La visita de la escuadra rusa a Cuba es más que simbólica. Diaz Canel, como lo hiciera Fidel por muchos años, está enviando un doble mensaje, primero a Estados Unidos en el que le demuestra que no está solo, después, al pueblo cubano, para que no escenifique más protestas porque los "bolos", así se les dice a los rusos en Cuba, están listos para aplastarlos.
El sátrapa cubano se sabe débil y no esta muy convencido del respaldo que puedan darle los moncadistas si la presente crisis se profundiza aún más. La insatisfacción nacional trasciende el sempiterno rechazo de los opositores, es el pueblo llano quien impugna al gobierno y de seguro Diaz Canel sueña que un día cualquiera el mas leal de sus esbirros le diga," No, señor, no es una rebelión, es una revolución ", que ojala, sea de una naturaleza bien distinta a la que lideraron los Castro.

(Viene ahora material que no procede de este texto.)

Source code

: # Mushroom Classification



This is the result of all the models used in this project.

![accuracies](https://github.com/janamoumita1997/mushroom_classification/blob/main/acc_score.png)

La posición que detenta el dictador depende de Raúl Castro, el verdadero dueño de la otrora Perla de las Antillas. El patrón de Miguel tiene 93 años, y aunque su sombra es aún poderosa, es de esperar que se desdibuje más pronto que tarde.
Por otra parte, los aliados y asociados al castrismo en el exterior procurarán tirarle un salvavidas y repetirán el cuento de que el régimen está cambiando, una colosal mentira. El totalitarismo cubano suma a su sempiterna agresividad una concepción absoluta del poder, para ellos, el todo o nada, es tan importante como la vida misma.
La visita de esta escuadra y los frecuentes viajes de altos funcionarios cubanos a las metrópolis de Moscú, Pekín y Teherán indican que los gobernantes de la Isla no tienen en sus mentes relajar el control que ejercen sobre la población voluntariamente, lo que habrá de ocurrir, no tengo dudas, cuando los cubanos decidan de una vez por todas asumir los derechos a los que tienen derecho, como diría el mártir Osvaldo Paya.